If Napoleon, as is often claimed, indeed dismissed the English people as a nation of shopkeepers (there is some doubt in this attribution* and of what he intended if indeed he had made it) he was doing them a double injustice. He was slurring a very important and necessary occupation by suggesting that it was a vocation to be looked down upon, and he was belittling the English people by suggesting that this occupation was the only aptitude that they possessed. But there is nothing to be despised in retail trade. It is at the heart of urban life and an important part of what identifies a city. This was even more true in the past than today, when it is largely by physical size and the size of the population that we define a settlement as being either a village or a town. In the Middle Ages a settlement's status was mainly determined by what institutions it did or did not possess. And one of those defining institutions was the market. In the kingdom of Jerusalem, there were villages that were as large as, or possibly even larger than some towns. But if they did not possess substantial fortifications, a cathedral church or a permanent market they retained the status of village in spite of their size.

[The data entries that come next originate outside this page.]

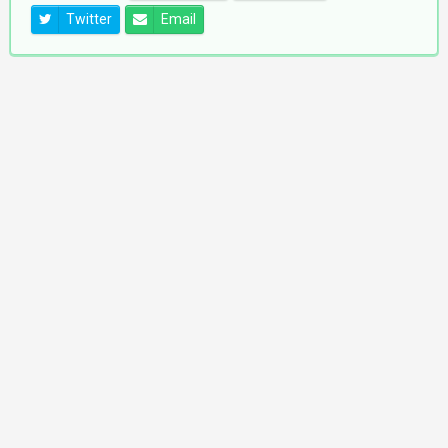
Twitter
Email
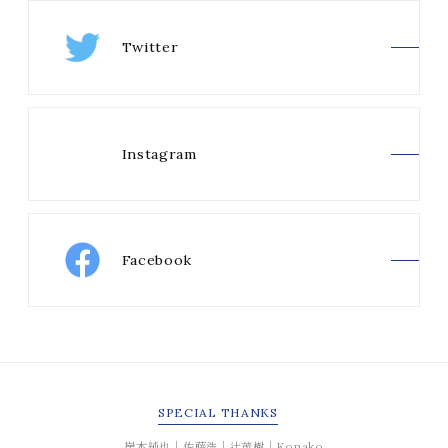
Twitter
Instagram
Facebook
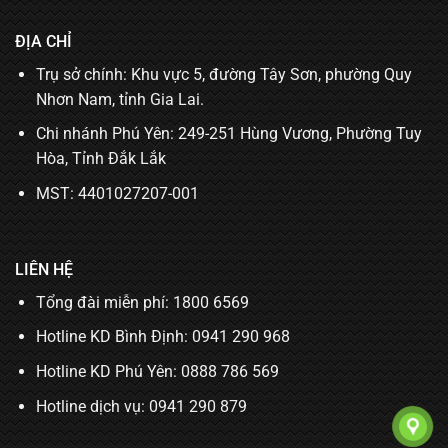
ĐỊA CHỈ
Trụ sở chính: Khu vực 5, đường Tây Sơn, phường Quy
Nhơn Nam, tỉnh Gia Lai.
Chi nhánh Phú Yên: 249-251 Hùng Vương, Phường Tuy
Hòa, Tỉnh Đắk Lắk
MST: 4401027207-001
LIÊN HỆ
Tổng đài miễn phí: 1800 6569
Hotline KD Bình Định:
0941 290 968
Hotline KD Phú Yên:
0888 786 569
Hotline dịch vụ:
0941 290 879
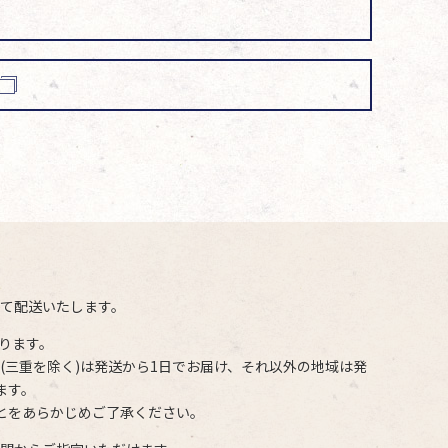
て配送いたします。
ります。
(三重を除く)は発送から1日でお届け、それ以外の地域は発
ます。
とをあらかじめご了承ください。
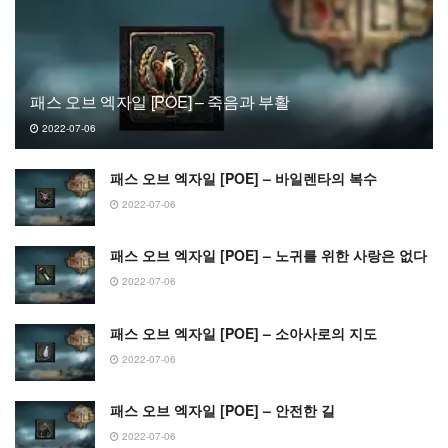
패스 오브 엑자일 [POE] – 죽음과 부활
2022-07-06
패스 오브 엑자일 [POE] – 바일렌타의 복수
2022-07-06
패스 오브 엑자일 [POE] – 노귀를 위한 사랑은 없다
2022-07-06
패스 오브 엑자일 [POE] – 소아사로의 지도
2022-07-06
패스 오브 엑자일 [POE] – 안전한 길
2022-07-06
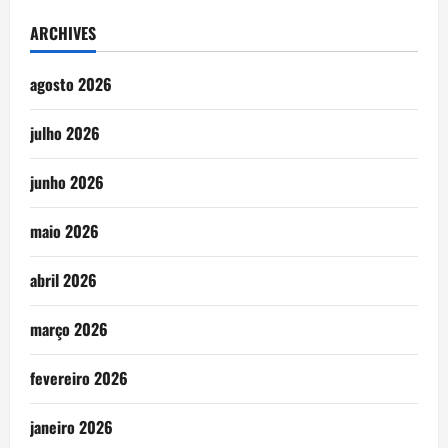
ARCHIVES
agosto 2026
julho 2026
junho 2026
maio 2026
abril 2026
março 2026
fevereiro 2026
janeiro 2026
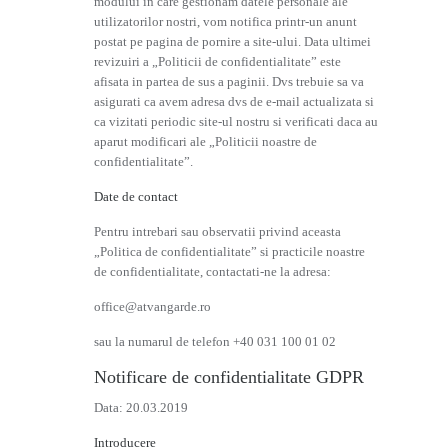
modului in care gestionam datele personale ale
utilizatorilor nostri, vom notifica printr-un anunt
postat pe pagina de pornire a site-ului. Data ultimei
revizuiri a „Politicii de confidentialitate” este
afisata in partea de sus a paginii. Dvs trebuie sa va
asigurati ca avem adresa dvs de e-mail actualizata si
ca vizitati periodic site-ul nostru si verificati daca au
aparut modificari ale „Politicii noastre de
confidentialitate”.
Date de contact
Pentru intrebari sau observatii privind aceasta
„Politica de confidentialitate” si practicile noastre
de confidentialitate, contactati-ne la adresa:
office@atvangarde.ro
sau la numarul de telefon +40 031 100 01 02
Notificare de confidentialitate GDPR
Data: 20.03.2019
Introducere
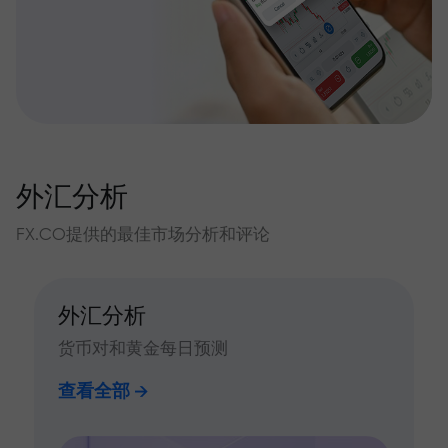
外汇分析
FX.CO提供的最佳市场分析和评论
外汇分析
货币对和黄金每日预测
查看全部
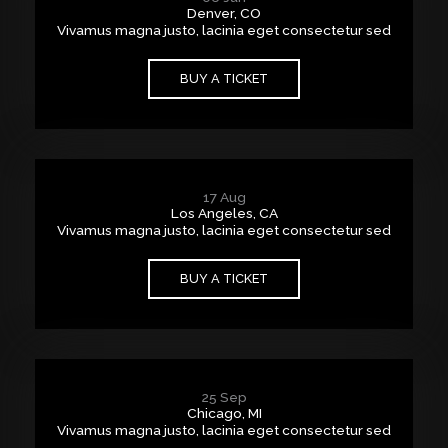
Denver, CO
Vivamus magna justo, lacinia eget consectetur sed
BUY A TICKET
17 Aug
Los Angeles, CA
Vivamus magna justo, lacinia eget consectetur sed
BUY A TICKET
25 Sep
Chicago, MI
Vivamus magna justo, lacinia eget consectetur sed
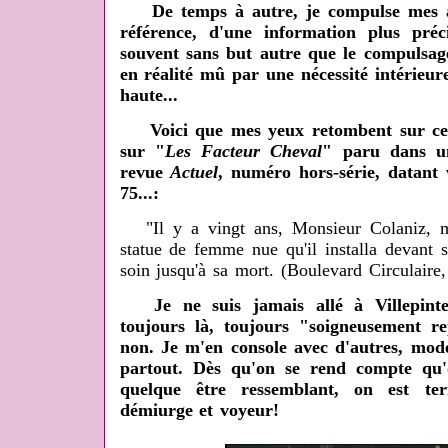
De temps à autre, je compulse mes ar
référence, d'une information plus préc
souvent sans but autre que le compulsag
en réalité mû par une nécessité intérieur
haute...
Voici que mes yeux retombent sur cet en
sur "
Les Facteur Cheval
" paru dans u
revue
Actuel
, numéro hors-série, datant
75...:
"Il y a vingt ans, Monsieur Colaniz, ma
statue de femme nue qu'il installa devant s
soin jusqu'à sa mort. (Boulevard Circulaire,
Je ne suis jamais allé à Villepinte
toujours là, toujours "soigneusement r
non. Je m'en console avec d'autres, mod
partout. Dès qu'on se rend compte qu'o
quelque être ressemblant, on est ter
démiurge et voyeur!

The Franks took their shopping seriously. They built new and impressive market buildings, generally in the form of vaulted bazaars, and they appointed an official to be responsible for the regulation, among other things, of weights, prices, and cleanliness in these public places. He was known as the methessep/mathesep, a title adopted from the Muslim market inspector - the muḥtasib (محتسب). Markets went by general terms such as fondicum/funda, or platea convenientia ad forum which did not specify what goods were sold in them, and on some medieval maps of Jerusalem one of the central markets is identified with the quite unhelpful title – forum rerum venalium – the market where things were sold.
But what things, we ask? As in Islamic towns we find the Frankish markets to be generally divided into separate bazaars for different products, and the contemporary sources identify many of these for us. There are references to the meat market - macellum or becaria, the cloth market -platea telarum, the bread market - logia ubi venditur panis. The late twelfth century Old French text known as The Condition of the City of Jerusalem** records several of Jerusalem's markets, describing both their locations and the type of goods they sold. These included candles and palm branches (for pilgrims) cattle, pigs, fish, hens and ducks, meat, grain, eggs and cheese, fruit and vegetables, spices, prepared food and cloth. Among the markets of Acre there was a cattle market, meat and fish markets, a market where onions were sold …ubi vendebantur cepae, a street of cauldron-makers, and a street of biscuit-makers.
In Acre, the market streets are now mostly buried and lost, though with two exceptions: one in the former Genoese quarter is gradually coming to light through archaeology, and another is known only through its vague, ethereal appearance on aerial photographs taken by the German Luftwaffe in 1917 and by the British Royal Air Force in the early 1920s. But in Jerusalem most of the markets live on, somewhat changed in the wares they now vend, but still standing largely intact just as they were in the twelfth and thirteenth centuries; narrow, noisy, colourful, and after over eight centuries, still packed shoulder to shoulder with humanity. And although today there are comparatively few Europeans in these streets and the language of intercourse has changed, it is perhaps here more than anywhere that one can get a real sense of life in a Crusader city.
* The phrase was used earlier by Adam Smith in The Wealth of Nations (1776) Book IV, section vii. c. "To found a great empire for the sole purpose of raising up a people of customers may at first sight appear a project fit only for a nation of shopkeepers. It is, however, a project altogether unfit for a nation of shopkeepers; but extremely fit for a nation whose government is influenced by shopkeepers."
** The Condition of the City of Jerusalem is preserved in the Rothelin Continuation of William of Tyre . See Janet Shirley (trans.), Crusader Syria in the Thirteenth Century, Aldershot and Burlington, 1999, pp. 13-19.